Day 36: I was much younger than 10 when my mother helped me plant my first garden of Magic Rocks, and I still remember the fascination I felt as I watched them grow right before my very eyes. This simple science project was revisited on several more occasions while I still lived at home, but when I reached my teens and my living situation changed, I found myself subject to the mind-set which said, "Science isn't for girls." I pursued my interests covertly, smuggling copies of Scientific American into my personal library, concealed in school notebooks and only read when I knew no one was around. At school, biology was a requirement, and I participated in the experiments with glee. Chemistry and physics were electives, and although I was not allowed to enroll, I seized upon science whenever it availed itself to me, regardless of its form. At recess when my classmates were chatting, the teachers could find me off to the far side of the field, picking garnets out of schist, examining bryophytes with my nose to the spore capsules to make up for the lack of a hand lens, or looking for insect larvae in a small pond at the bus stop. For all of their encouragement of my curiosity, the dreaded phrase "Science isn't for girls" even fell from their lips. I never got the chemistry set I coveted, but I never forgot the Magic Rocks of my early years.

Some time after I reached adulthood, I stumbled across Magic Rocks on a store shelf, identical to those of my youth.
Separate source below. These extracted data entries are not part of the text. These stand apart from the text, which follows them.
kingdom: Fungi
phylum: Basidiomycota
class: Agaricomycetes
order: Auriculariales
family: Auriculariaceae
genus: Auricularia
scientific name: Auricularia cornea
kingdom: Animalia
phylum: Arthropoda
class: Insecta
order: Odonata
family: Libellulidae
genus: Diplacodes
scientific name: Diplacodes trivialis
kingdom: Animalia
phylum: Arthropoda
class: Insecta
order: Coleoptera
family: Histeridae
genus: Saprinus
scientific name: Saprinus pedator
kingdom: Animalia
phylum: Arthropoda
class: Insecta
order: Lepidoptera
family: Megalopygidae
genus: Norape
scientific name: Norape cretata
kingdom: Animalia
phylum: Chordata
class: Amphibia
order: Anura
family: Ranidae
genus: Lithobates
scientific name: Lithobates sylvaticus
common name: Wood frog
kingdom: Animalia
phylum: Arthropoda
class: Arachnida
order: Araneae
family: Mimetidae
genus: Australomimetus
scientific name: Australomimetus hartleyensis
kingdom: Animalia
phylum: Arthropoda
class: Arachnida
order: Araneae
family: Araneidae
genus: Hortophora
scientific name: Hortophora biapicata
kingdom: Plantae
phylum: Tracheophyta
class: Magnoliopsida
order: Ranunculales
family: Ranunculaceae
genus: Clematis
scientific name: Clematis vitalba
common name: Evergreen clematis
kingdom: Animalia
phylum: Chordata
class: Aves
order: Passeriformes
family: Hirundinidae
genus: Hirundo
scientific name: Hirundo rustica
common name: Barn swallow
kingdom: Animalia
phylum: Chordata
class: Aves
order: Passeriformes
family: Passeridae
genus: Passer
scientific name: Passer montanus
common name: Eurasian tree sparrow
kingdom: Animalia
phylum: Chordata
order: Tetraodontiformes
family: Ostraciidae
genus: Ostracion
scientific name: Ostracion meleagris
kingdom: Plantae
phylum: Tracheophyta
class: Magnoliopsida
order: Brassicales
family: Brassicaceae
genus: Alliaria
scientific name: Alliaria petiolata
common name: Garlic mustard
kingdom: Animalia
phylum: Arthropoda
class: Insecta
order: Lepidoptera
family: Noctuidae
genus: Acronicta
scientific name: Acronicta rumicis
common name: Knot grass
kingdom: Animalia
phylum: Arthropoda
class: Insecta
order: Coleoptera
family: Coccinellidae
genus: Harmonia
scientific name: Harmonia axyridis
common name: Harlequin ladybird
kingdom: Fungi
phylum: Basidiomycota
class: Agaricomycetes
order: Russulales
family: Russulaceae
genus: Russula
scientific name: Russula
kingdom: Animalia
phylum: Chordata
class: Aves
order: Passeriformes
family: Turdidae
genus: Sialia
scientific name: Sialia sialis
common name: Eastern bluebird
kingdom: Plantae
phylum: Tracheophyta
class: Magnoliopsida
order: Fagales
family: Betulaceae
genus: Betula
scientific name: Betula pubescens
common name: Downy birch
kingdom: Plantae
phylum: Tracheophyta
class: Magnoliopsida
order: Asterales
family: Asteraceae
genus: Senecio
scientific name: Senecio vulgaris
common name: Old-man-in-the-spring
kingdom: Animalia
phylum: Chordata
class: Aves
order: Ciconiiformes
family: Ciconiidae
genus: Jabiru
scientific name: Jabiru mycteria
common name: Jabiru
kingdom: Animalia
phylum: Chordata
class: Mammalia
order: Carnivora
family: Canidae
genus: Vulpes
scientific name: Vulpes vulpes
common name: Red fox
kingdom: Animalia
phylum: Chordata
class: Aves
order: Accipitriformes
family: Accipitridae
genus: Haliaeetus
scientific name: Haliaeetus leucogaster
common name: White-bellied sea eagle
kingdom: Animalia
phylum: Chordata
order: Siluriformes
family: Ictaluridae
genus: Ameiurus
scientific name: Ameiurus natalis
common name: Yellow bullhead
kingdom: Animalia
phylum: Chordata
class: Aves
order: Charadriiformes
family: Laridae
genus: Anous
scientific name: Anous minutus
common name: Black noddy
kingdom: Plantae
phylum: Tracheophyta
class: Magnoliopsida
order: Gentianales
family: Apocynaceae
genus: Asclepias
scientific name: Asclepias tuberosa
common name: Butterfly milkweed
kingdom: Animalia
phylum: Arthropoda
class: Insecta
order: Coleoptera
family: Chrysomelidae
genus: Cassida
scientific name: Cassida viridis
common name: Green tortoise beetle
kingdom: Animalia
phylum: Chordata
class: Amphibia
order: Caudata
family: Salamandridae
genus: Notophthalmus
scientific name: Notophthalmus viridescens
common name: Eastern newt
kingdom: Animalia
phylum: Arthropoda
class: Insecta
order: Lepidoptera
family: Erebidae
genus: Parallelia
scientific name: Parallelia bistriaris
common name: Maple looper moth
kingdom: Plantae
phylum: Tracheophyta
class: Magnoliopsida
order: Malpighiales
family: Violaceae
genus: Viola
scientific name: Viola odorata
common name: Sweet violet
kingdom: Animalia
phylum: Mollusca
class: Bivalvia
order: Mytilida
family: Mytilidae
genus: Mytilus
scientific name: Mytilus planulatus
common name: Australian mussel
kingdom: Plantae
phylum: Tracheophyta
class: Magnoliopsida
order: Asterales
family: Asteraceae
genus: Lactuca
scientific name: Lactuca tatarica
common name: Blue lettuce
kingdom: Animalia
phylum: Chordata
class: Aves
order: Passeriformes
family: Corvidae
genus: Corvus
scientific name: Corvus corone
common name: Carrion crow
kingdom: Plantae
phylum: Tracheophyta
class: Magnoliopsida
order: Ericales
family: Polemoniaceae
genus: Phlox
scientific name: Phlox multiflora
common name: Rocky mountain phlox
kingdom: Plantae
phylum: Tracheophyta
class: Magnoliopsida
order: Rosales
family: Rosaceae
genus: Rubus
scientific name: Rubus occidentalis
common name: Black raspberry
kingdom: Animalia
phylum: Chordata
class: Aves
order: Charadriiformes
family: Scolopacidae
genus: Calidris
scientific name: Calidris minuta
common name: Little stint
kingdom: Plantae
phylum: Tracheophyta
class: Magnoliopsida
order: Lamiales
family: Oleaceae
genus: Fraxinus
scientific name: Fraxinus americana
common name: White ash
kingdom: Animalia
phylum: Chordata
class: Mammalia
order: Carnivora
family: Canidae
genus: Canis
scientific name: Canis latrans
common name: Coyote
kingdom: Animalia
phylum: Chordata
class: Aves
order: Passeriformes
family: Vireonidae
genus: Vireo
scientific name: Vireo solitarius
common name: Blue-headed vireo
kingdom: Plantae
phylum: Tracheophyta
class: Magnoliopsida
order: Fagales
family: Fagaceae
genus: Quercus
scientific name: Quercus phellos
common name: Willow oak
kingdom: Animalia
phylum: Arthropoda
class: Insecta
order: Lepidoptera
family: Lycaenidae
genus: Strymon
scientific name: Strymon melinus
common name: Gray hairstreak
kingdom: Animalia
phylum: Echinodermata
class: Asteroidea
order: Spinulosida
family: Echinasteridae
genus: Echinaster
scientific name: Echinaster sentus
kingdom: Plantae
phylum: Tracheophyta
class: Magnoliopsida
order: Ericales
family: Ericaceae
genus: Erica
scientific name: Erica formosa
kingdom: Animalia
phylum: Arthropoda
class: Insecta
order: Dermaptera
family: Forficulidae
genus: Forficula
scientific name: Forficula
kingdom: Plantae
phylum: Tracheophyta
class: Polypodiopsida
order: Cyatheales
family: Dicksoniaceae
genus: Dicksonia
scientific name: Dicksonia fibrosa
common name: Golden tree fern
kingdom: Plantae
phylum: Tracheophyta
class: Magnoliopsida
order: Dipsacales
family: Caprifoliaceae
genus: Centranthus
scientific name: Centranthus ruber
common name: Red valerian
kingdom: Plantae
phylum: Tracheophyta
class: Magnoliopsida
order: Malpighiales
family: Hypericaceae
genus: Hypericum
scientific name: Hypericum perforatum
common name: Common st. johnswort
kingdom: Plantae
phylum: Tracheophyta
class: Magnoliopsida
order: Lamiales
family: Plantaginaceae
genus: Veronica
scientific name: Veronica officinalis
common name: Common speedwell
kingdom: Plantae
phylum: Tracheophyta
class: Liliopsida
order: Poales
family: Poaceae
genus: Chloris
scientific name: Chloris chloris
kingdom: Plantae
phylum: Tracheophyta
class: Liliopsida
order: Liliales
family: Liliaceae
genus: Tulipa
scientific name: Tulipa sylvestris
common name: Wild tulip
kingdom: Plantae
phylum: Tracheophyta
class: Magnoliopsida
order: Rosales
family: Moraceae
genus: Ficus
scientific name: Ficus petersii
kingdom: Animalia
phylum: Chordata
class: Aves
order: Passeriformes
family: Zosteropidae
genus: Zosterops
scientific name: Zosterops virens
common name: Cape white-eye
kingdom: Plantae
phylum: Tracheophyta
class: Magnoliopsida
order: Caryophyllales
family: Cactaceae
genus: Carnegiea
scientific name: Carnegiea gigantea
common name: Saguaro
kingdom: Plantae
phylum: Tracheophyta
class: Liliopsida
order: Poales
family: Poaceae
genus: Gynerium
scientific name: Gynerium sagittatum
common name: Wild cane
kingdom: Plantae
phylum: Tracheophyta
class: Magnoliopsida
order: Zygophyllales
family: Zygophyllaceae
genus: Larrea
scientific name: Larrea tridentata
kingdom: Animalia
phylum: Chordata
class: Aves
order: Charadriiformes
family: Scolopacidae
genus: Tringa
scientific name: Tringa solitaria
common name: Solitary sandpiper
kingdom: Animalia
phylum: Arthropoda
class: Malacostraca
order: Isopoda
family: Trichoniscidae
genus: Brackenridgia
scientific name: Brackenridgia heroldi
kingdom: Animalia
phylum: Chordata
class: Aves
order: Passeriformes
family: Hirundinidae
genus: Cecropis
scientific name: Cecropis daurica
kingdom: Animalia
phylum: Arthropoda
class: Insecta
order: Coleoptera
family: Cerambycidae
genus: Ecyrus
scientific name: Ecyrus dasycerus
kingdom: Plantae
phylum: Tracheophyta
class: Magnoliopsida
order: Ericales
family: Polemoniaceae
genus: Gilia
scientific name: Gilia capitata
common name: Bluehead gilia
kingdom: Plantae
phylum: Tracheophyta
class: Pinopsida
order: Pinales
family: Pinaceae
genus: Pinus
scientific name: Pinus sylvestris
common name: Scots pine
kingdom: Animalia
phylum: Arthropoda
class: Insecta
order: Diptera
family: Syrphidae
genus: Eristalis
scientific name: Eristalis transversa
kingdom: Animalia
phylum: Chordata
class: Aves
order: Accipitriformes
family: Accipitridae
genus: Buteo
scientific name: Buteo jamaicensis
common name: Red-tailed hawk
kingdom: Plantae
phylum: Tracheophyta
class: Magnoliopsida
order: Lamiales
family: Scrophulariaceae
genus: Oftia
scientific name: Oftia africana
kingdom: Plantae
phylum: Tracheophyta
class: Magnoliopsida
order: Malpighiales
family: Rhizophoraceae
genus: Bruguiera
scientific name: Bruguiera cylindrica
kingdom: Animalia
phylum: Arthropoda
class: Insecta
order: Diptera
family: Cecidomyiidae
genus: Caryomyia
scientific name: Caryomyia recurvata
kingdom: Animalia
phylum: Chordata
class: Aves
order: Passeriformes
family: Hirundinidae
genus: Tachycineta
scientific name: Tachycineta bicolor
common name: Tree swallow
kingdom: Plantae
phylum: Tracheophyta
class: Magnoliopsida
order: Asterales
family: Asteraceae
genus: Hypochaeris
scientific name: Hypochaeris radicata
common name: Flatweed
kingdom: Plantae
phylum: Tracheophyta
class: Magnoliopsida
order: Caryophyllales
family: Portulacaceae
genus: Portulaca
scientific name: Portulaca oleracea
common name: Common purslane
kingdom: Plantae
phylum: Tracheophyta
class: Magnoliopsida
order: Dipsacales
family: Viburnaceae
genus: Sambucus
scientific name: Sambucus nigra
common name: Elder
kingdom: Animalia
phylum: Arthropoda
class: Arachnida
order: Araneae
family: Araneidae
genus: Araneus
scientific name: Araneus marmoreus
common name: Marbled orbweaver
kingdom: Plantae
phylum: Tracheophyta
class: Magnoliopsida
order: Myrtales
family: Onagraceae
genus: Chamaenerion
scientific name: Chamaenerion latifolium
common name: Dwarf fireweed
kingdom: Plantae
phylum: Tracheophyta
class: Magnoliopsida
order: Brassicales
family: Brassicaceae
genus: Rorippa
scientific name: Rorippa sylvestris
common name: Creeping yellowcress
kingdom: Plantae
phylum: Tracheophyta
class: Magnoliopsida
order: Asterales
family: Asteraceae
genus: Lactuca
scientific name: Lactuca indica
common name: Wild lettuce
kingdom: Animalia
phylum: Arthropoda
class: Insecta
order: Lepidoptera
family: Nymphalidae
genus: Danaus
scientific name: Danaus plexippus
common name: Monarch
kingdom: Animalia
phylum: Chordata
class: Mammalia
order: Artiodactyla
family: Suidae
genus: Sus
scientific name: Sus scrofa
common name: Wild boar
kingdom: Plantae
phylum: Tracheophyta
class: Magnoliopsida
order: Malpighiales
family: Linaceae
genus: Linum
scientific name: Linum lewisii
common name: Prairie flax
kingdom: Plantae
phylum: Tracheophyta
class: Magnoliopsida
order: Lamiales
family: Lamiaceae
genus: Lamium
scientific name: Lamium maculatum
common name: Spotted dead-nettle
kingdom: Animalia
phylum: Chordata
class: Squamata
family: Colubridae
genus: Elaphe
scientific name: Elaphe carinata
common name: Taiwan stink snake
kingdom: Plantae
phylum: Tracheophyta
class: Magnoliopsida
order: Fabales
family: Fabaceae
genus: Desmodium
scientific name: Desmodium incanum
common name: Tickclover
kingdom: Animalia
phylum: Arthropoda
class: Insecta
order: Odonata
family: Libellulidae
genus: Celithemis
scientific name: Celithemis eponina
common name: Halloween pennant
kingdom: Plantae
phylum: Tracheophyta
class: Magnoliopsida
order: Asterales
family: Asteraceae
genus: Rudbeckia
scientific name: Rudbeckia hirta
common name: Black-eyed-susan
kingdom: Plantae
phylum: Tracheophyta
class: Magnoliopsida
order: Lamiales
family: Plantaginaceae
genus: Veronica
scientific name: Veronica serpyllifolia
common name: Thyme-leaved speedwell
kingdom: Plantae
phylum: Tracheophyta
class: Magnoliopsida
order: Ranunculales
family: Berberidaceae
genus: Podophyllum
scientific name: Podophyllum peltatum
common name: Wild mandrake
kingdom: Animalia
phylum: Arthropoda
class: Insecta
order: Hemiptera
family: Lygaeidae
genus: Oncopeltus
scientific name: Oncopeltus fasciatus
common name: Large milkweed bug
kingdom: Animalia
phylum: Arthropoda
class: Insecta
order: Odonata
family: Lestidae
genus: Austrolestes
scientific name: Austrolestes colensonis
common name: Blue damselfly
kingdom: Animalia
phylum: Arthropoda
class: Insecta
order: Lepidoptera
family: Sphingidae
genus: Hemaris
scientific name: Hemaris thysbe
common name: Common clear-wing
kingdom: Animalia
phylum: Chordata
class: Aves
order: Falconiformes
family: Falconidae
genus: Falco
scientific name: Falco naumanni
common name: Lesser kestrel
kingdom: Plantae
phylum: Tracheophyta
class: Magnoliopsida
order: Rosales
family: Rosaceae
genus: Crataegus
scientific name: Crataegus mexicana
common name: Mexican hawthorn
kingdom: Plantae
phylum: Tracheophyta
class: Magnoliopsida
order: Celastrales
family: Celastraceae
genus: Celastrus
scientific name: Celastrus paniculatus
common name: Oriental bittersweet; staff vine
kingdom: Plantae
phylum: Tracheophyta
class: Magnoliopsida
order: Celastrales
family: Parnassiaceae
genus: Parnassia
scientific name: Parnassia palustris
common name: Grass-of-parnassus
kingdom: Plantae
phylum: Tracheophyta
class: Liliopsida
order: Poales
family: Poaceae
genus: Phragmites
I think I bought three or four packages, enough that if they became unavailable, I'd have some to play with several years hence. I planted one batch, and was rather surprised by the fragility of the crystals. Thinking back, I suppose my mother had done the handling of the chemicals, and I'd only watched the process. After making a mess of one grouping, I was more careful with my second lot, but even though the planting was a success, I placed the crystals in a bright window (the better to see the colour) and they soon faded to white.

In the intervening years between then and now, I've grown a number of "Depression Plants" (shown in my October 30 post), and the process always reminded me of Magic Rocks. A couple of weeks ago, I was looking for kid-level science projects on Amazon, and Magic Rocks popped up on the screen! I couldn't resist.